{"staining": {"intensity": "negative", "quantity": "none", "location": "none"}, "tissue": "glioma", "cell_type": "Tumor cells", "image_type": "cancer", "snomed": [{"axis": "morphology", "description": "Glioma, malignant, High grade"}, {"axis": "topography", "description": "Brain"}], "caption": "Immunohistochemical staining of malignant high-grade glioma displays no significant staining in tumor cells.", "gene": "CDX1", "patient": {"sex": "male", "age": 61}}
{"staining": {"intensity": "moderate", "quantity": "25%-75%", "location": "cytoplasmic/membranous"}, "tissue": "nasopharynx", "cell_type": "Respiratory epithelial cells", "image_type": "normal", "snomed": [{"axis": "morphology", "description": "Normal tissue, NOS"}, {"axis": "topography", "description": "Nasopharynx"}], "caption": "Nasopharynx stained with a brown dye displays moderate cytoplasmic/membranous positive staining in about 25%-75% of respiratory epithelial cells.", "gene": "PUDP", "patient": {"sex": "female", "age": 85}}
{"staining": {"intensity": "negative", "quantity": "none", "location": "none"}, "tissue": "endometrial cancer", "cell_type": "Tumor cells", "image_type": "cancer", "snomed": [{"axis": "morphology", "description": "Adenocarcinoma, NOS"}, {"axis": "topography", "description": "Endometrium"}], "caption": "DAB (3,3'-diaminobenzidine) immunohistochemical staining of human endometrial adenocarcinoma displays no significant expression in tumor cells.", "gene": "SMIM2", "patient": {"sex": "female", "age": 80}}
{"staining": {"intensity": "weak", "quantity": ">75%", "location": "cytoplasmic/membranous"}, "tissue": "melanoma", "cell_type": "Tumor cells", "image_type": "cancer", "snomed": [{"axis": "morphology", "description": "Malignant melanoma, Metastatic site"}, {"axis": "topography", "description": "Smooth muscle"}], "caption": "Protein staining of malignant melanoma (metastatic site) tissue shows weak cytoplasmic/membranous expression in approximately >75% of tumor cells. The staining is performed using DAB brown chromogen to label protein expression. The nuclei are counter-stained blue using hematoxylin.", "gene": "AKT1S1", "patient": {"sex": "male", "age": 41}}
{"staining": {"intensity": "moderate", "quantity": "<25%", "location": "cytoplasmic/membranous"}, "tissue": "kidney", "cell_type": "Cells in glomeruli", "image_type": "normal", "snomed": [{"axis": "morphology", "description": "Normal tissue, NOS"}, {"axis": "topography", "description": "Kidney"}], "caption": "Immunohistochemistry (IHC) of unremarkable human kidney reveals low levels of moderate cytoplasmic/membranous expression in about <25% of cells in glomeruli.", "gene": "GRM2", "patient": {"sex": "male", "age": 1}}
● ● ● ● ●
[Exercise aim]: Type out the records again exactly, line for line.

[Result]:
{"staining": {"intensity": "negative", "quantity": "none", "location": "none"}, "tissue": "glioma", "cell_type": "Tumor cells", "image_type": "cancer", "snomed": [{"axis": "morphology", "description": "Glioma, malignant, High grade"}, {"axis": "topography", "description": "Brain"}], "caption": "Immunohistochemical staining of malignant high-grade glioma displays no significant staining in tumor cells.", "gene": "CDX1", "patient": {"sex": "male", "age": 61}}
{"staining": {"intensity": "moderate", "quantity": "25%-75%", "location": "cytoplasmic/membranous"}, "tissue": "nasopharynx", "cell_type": "Respiratory epithelial cells", "image_type": "normal", "snomed": [{"axis": "morphology", "description": "Normal tissue, NOS"}, {"axis": "topography", "description": "Nasopharynx"}], "caption": "Nasopharynx stained with a brown dye displays moderate cytoplasmic/membranous positive staining in about 25%-75% of respiratory epithelial cells.", "gene": "PUDP", "patient": {"sex": "female", "age": 85}}
{"staining": {"intensity": "negative", "quantity": "none", "location": "none"}, "tissue": "endometrial cancer", "cell_type": "Tumor cells", "image_type": "cancer", "snomed": [{"axis": "morphology", "description": "Adenocarcinoma, NOS"}, {"axis": "topography", "description": "Endometrium"}], "caption": "DAB (3,3'-diaminobenzidine) immunohistochemical staining of human endometrial adenocarcinoma displays no significant expression in tumor cells.", "gene": "SMIM2", "patient": {"sex": "female", "age": 80}}
{"staining": {"intensity": "weak", "quantity": ">75%", "location": "cytoplasmic/membranous"}, "tissue": "melanoma", "cell_type": "Tumor cells", "image_type": "cancer", "snomed": [{"axis": "morphology", "description": "Malignant melanoma, Metastatic site"}, {"axis": "topography", "description": "Smooth muscle"}], "caption": "Protein staining of malignant melanoma (metastatic site) tissue shows weak cytoplasmic/membranous expression in approximately >75% of tumor cells. The staining is performed using DAB brown chromogen to label protein expression. The nuclei are counter-stained blue using hematoxylin.", "gene": "AKT1S1", "patient": {"sex": "male", "age": 41}}
{"staining": {"intensity": "moderate", "quantity": "<25%", "location": "cytoplasmic/membranous"}, "tissue": "kidney", "cell_type": "Cells in glomeruli", "image_type": "normal", "snomed": [{"axis": "morphology", "description": "Normal tissue, NOS"}, {"axis": "topography", "description": "Kidney"}], "caption": "Immunohistochemistry (IHC) of unremarkable human kidney reveals low levels of moderate cytoplasmic/membranous expression in about <25% of cells in glomeruli.", "gene": "GRM2", "patient": {"sex": "male", "age": 1}}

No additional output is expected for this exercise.